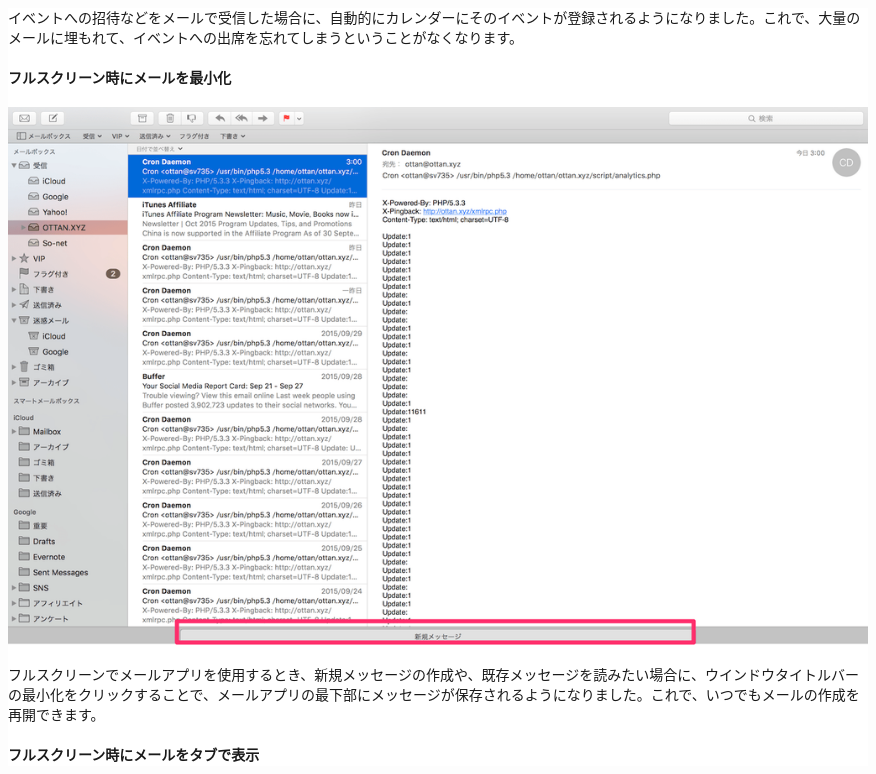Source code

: イベントへの招待などをメールで受信した場合に、自動的にカレンダーにそのイベントが登録されるようになりました。これで、大量のメールに埋もれて、イベントへの出席を忘れてしまうということがなくなります。

#### フルスクリーン時にメールを最小化

![](151003-560f2314bbb51.png)

フルスクリーンでメールアプリを使用するとき、新規メッセージの作成や、既存メッセージを読みたい場合に、ウインドウタイトルバーの最小化をクリックすることで、メールアプリの最下部にメッセージが保存されるようになりました。これで、いつでもメールの作成を再開できます。

#### フルスクリーン時にメールをタブで表示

^^^^^^^^^^^^^^^^

> Activity:
The entries are to be copied exactly, and each image is to be omitted.

> Result:
Source code

: イベントへの招待などをメールで受信した場合に、自動的にカレンダーにそのイベントが登録されるようになりました。これで、大量のメールに埋もれて、イベントへの出席を忘れてしまうということがなくなります。

#### フルスクリーン時にメールを最小化

![](151003-560f2314bbb51.png)

フルスクリーンでメールアプリを使用するとき、新規メッセージの作成や、既存メッセージを読みたい場合に、ウインドウタイトルバーの最小化をクリックすることで、メールアプリの最下部にメッセージが保存されるようになりました。これで、いつでもメールの作成を再開できます。

#### フルスクリーン時にメールをタブで表示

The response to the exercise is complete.